A idéia de se dirigir ao pior conta com pouca aceitação.' É com essa
frase de impacto que Mauro Mendes Dias introduz este livro, fruto de um
seminário conjunto proferido por ele e Dominique Fingermann. O pior
talvez não conte mesmo com 'muita aceitação' e a proposta seja de fato
'atrevida' como afirma Fingermann, mas tratar do pior não só é fiel à
ética da psicanálise, como esse 'atrevimento' é mais do que bem-vindo na
medida em que convoca o analista a ler o político e não permite
confundir silêncio do analista com a sua omissão em relação aos
acontecimentos do mundo.
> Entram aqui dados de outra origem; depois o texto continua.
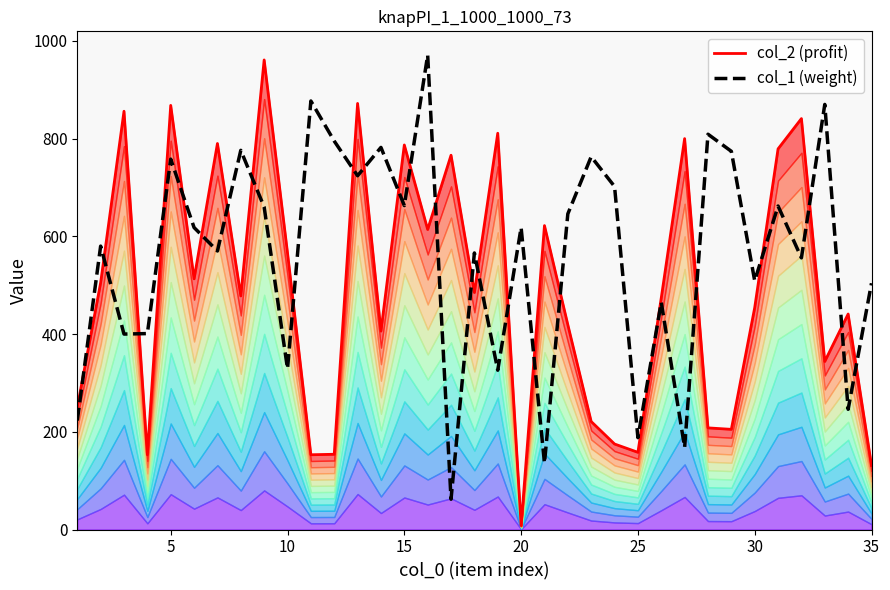

Reading left to right, list all the values displayed in this chart.

col_2: 250	505	856	153	868	513	790	478	961	566	153	154	872	406	787	614	766	485	811	8	622	419	221	175	158	474	800	208	205	454	779	841	344	441	131
col_1: 223	580	400	401	758	618	570	776	660	329	877	795	724	782	663	971	62	566	326	618	136	646	763	702	188	465	168	809	774	509	662	556	870	246	504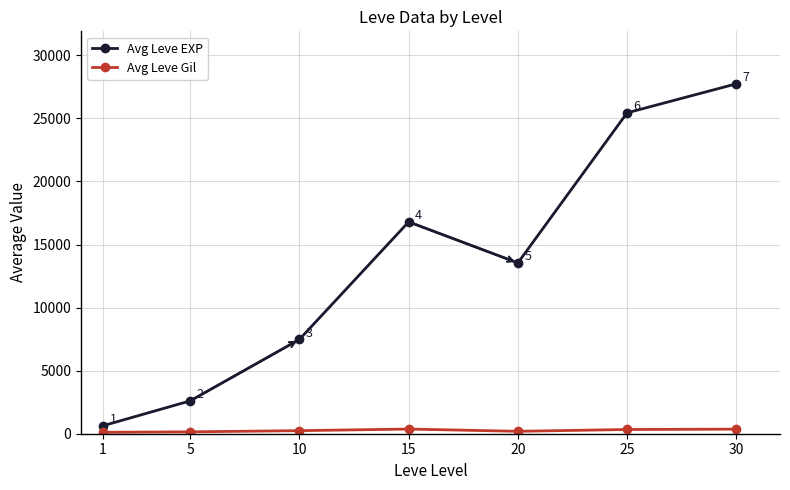

How many data points in Avg Leve EXP are less than 13543?

3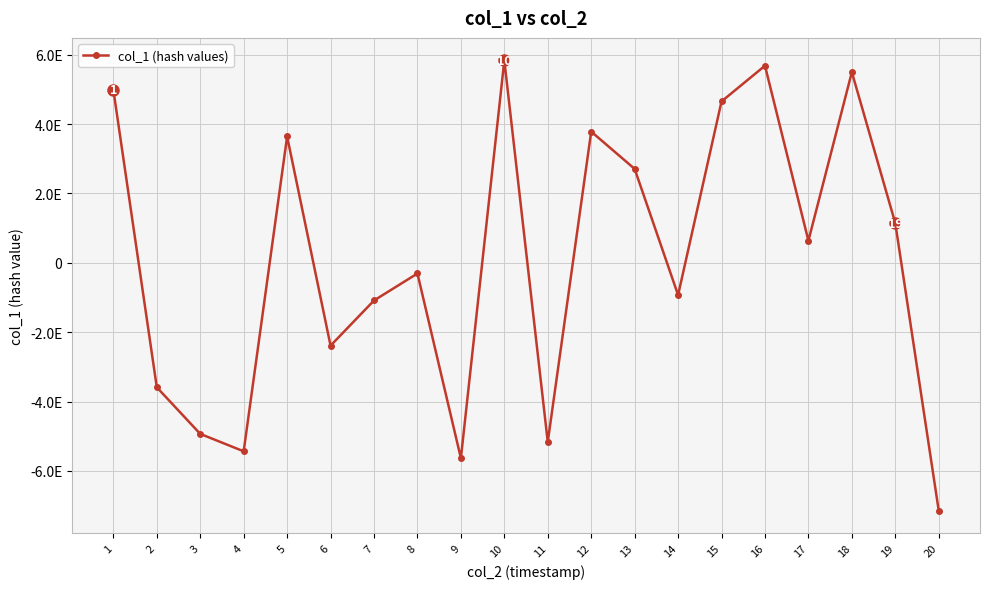

What is the greatest value displayed?

5833821906189152256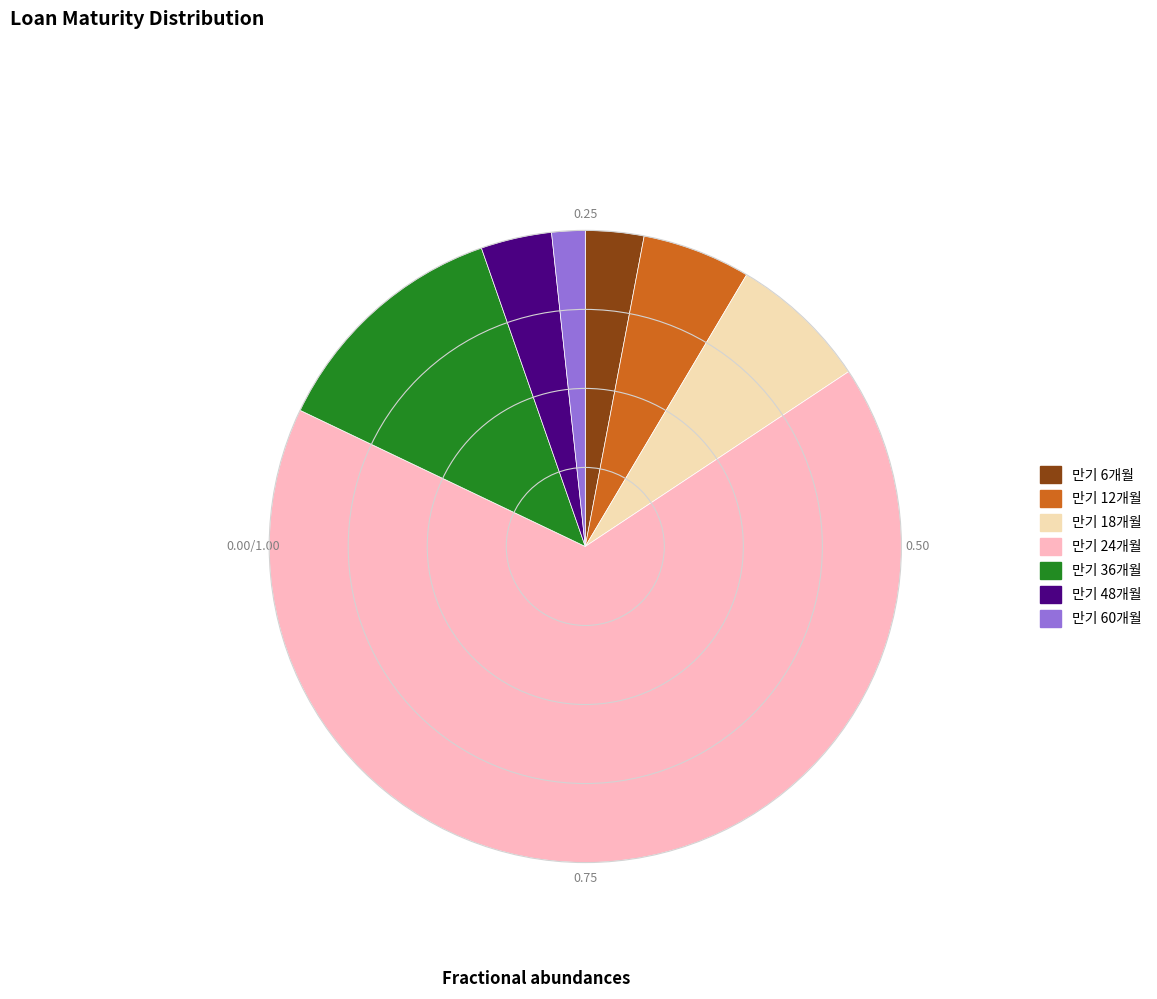

Is there any slice that represents more than half of the pie?

Yes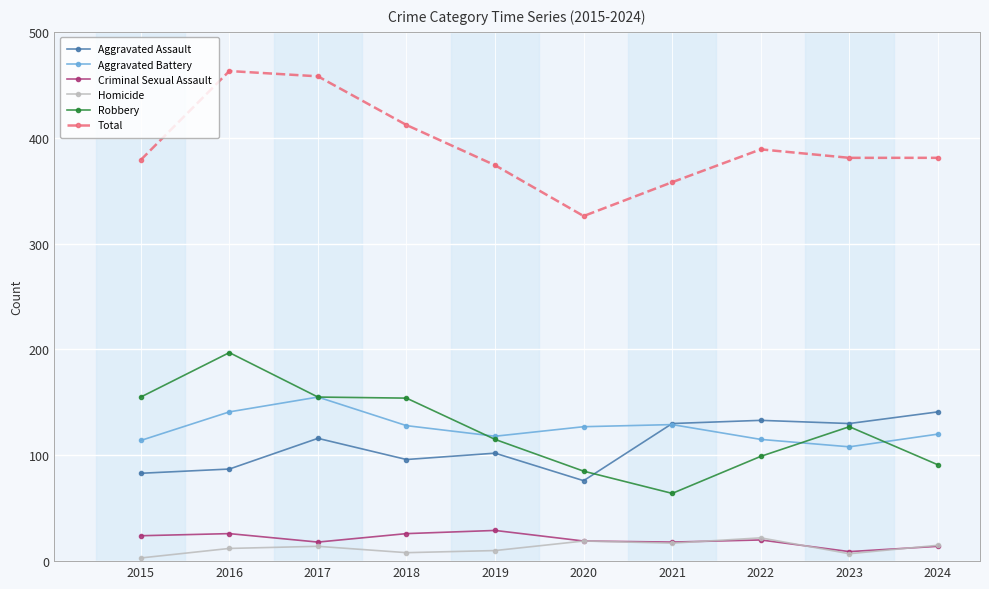

How many lines are shown in the chart?

6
O legado que nos deixou Freud e toda sua obra
atesta isto, uma vez que muitos dos avanços freudianos foram respostas
às injunções da História, que lhe permitiram testar a operatividade de
seus conceitos psicanalíticos. O descentramento efetuado pela
psicanálise, da ordem do mundo para a realidade psíquica, implica um
deslocamento do ser no mundo para o ser do desejo e coloca a questão da
implicação do sujeito no político, que Lacan aprofundou em sua
articulação da psicanálise em intenção com a psicanálise em extensão.
'Por causa do pior' se inscreve nessa linhagem e convoca os analistas a
assumirem a responsabilidade que lhes cabe face aos problemas que não
cessam de surgir na civilização, exacerbando o mal-estar para o qual
Freud nos alertara. Este livro é um convite ao pensamento, cumprindo
desse modo o que talvez seja a maior função da psicanálise - dilatar os
limites do pensável autorizado num determinado momento, numa determinada
sociedade, fazendo surgir pensamento lá onde ele antes não existia.